May auto sales can't quite reverse 2017's slide

Last Updated Jun 1, 2017 5:00 PM EDT

DETROIT -  U.S. auto sales fell for the fifth straight month in May, bolstering expectations for the industry's first annual sales decline since 2009. 

Some analysts lowered predictions for the year as General Motors (GM), Fiat Chrysler (FCAU), Hyundai and Toyota (TM) all reported May decreases compared with a year ago. Ford (F), Honda (HMC), Nissan (NSANY) and Volkswagen (VLKAY) said their sales were up. The figures added up to just over 1.5 million vehicles sold and a 0.9 percent decrease for the month. 

Ford even beat General Motors, a rare feat that has happened only one other month since 2002.

Tom Libby, an industry analyst with IHS Markit, said although economic fundamentals such as unemployment, consumer confidence, gas prices and interest rates all look good, sales still will fall this year because pent-up demand for new cars has been satisfied and many people have decided to keep their automobiles longer.
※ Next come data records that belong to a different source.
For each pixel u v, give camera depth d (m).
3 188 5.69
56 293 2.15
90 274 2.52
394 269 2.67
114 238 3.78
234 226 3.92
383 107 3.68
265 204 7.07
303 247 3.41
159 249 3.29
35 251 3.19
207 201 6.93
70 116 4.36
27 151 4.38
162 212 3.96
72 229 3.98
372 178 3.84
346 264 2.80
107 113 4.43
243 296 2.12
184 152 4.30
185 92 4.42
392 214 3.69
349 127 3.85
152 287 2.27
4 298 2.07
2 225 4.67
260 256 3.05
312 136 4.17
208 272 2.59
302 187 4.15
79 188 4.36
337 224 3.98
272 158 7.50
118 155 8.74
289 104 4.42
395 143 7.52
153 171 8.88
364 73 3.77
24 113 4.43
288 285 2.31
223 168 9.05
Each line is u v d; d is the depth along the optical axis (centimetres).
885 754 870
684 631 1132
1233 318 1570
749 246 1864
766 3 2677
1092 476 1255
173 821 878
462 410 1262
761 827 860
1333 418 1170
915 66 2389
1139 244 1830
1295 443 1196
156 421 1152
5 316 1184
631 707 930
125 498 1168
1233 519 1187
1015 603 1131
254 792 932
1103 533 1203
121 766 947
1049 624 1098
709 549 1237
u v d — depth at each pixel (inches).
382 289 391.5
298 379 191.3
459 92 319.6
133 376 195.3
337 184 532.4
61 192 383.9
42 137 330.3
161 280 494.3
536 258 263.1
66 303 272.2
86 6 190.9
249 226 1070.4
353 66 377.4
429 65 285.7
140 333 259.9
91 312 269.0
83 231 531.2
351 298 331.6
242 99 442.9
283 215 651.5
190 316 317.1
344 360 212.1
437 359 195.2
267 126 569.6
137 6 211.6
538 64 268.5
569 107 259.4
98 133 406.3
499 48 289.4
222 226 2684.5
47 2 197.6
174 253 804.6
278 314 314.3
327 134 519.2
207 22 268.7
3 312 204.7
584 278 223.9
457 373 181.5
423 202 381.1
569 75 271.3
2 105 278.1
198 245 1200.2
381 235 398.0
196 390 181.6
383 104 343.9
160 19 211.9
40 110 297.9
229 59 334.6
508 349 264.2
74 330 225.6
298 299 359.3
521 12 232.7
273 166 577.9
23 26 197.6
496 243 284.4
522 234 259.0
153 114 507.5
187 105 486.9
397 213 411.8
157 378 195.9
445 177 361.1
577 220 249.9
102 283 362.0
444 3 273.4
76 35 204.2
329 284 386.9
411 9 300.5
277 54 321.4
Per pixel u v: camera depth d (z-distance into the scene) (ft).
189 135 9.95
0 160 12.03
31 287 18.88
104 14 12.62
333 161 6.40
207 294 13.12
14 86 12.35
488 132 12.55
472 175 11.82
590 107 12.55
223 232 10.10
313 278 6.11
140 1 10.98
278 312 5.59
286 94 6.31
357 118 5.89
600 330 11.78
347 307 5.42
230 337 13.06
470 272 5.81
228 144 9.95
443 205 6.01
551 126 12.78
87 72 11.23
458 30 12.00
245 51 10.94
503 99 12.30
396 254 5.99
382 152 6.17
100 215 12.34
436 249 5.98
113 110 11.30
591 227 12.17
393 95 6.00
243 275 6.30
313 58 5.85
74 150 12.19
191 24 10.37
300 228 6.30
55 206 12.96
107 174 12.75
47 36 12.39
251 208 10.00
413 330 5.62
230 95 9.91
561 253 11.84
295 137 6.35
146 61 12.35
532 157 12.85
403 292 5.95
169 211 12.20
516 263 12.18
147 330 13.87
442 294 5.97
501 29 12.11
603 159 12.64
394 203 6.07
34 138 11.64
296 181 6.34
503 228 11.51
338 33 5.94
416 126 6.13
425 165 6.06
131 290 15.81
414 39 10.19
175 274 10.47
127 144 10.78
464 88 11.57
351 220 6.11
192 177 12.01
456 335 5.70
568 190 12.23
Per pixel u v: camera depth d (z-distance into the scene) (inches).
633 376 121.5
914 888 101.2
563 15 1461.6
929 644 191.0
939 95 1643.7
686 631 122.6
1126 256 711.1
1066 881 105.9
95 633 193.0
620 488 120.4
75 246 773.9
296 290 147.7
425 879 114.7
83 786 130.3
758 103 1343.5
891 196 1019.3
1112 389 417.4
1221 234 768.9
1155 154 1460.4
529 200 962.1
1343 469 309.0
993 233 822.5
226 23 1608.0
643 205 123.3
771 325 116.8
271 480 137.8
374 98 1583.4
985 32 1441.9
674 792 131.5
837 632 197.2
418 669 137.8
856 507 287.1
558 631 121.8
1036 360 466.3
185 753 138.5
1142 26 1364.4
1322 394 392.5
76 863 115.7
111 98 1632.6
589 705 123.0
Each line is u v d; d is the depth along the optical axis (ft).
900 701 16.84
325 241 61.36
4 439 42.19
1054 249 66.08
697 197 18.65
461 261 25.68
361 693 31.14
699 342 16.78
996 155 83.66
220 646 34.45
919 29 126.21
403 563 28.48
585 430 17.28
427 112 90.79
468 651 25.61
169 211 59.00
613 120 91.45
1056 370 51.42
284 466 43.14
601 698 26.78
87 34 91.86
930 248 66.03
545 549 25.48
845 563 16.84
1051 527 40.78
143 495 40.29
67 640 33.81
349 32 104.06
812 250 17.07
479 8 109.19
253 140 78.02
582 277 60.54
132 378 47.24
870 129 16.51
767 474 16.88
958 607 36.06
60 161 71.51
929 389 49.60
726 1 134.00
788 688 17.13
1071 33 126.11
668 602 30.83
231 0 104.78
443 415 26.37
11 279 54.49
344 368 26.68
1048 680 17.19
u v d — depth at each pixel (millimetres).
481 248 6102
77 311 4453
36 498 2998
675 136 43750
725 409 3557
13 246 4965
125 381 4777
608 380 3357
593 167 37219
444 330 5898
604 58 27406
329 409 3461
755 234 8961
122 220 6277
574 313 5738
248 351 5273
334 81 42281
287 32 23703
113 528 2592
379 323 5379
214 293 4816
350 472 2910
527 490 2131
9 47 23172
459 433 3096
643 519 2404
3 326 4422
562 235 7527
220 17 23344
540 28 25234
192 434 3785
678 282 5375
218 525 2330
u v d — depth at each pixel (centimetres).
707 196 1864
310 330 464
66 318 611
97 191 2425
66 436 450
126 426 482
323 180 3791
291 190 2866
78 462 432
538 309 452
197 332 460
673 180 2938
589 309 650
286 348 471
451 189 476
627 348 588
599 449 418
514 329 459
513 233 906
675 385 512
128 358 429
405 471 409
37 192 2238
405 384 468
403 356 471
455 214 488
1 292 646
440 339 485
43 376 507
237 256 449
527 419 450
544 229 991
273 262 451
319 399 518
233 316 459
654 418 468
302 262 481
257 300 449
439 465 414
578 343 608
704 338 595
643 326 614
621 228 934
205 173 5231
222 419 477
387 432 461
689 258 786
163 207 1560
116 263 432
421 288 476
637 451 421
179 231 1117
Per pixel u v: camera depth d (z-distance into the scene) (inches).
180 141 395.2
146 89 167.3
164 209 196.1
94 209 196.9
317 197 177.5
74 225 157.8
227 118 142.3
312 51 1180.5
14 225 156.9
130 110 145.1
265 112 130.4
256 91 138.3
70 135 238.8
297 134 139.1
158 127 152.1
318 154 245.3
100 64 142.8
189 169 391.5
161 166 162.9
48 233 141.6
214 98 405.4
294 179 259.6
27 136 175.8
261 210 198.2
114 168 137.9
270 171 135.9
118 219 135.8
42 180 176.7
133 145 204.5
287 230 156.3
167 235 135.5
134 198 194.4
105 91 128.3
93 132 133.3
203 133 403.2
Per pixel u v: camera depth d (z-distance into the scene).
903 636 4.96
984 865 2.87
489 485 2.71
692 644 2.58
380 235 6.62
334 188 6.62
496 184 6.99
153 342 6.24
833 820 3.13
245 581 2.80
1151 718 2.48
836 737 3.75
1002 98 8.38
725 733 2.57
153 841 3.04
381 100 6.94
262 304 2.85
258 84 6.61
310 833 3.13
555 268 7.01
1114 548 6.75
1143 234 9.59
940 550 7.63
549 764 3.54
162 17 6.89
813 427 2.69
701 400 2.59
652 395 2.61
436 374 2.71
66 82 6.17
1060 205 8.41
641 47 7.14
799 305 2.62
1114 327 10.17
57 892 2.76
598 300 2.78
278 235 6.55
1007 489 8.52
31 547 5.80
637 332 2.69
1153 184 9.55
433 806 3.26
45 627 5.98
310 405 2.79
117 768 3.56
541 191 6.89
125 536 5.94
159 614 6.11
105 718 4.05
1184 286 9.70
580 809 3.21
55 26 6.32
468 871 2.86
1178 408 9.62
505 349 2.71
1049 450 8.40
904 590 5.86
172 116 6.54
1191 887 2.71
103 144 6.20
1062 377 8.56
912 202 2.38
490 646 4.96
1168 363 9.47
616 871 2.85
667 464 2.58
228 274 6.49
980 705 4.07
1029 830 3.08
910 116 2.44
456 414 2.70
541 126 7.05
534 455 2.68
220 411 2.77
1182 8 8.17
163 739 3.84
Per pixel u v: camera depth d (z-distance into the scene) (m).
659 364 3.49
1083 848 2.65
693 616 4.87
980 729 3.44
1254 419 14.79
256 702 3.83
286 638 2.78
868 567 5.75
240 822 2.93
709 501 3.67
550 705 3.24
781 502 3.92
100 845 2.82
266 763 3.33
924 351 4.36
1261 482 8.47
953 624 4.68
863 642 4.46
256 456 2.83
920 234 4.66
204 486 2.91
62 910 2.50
The industry posted annual sales jumps from 2010 through 2016, a streak matched only in the 1920s, Libby said. Sales hit records of around 17.5 million the past two years, so most people who needed a new car bought one, he said. "It's very understandable that this would not continue," said Libby, whose firm reduced its full-year sales forecast for 2017 from 17.4 million units to 17.3 million.

Added IHS Markit's Stephanie Brinley: "Sales in May seem to continue trends of earlier months, with cars generally performing worse and trucks and SUVs stronger. Automakers with older car lines seem to be seeing more difficulty on the car side, as well."

LMC Automotive and J.D. Power lowered their forecast to 17.2 million units from 17.5 million.

The average age of a vehicle on U.S. roads has inched up to about 11.5 years, and people are keeping cars and trucks longer due to higher quality and reliability from all automakers, further slowing sales, Libby said.

For the month, Ford reported a surprising 2 percent increase, while Nissan said its sales rose 3 percent. Honda sales were up just under 1 percent. Volkswagen sales rose 4 percent over weak numbers last year due to its diesel emissions cheating scandal.

But GM sales fell 1 percent from a year ago as strong crossover SUV sales were offset by a 36 percent cut in sales to rental car companies. Toyota fell 0.5 percent, and Fiat Chrysler dropped about 1 percent.

Ford's increase was fueled by an 8 percent jump in fleet sales and a strong month for the F-Series pickup truck with sales up nearly 13 percent to over 76,000. The No. 2 U.S. automaker sold 241,000 vehicles to beat GM, which moved just over 237,000 vehicles.

When major automakers finish reporting sales on Thursday, analysts expect a small gain in May after falling 2.4 percent from January through April.

The shift from cars to trucks and SUVs of all sizes continued, with analysts expecting car sales to decline to around 38 percent of the market in May.

Deals should be abundant because of an oversupply of cars, Libby said, as automakers do everything they can to cash in on the boom in SUVs and car-based crossover utilities. "The manufacturers frankly are flooding the market with crossovers, two and three in the same segment from the same brand," he said.

May had plenty of deals, especially during the Memorial Day holiday weekend. Incentives such as rebates and low-interest financing were expected to rise about 7 percent to $3,583 per vehicle, a record for the month of May, J.D. Power said.

Dierdre Borrego, senior vice president of automotive analytics at J.D. Power, said the big incentives mean automakers are grappling with growing inventories. The average amount of time a vehicle sits on a dealer lot was 71 days in May, the first time it was above 70 days since 2009, according to J.D. Power.

Ford said its inventory dropped from an 83-day supply of new vehicles in April to 72 days in May. GM's inventory grew by one day to 101. A 60-day supply is considered optimal for automakers.

High inventories could lead to more deals but also layoffs at auto assembly plants as companies try to cut production.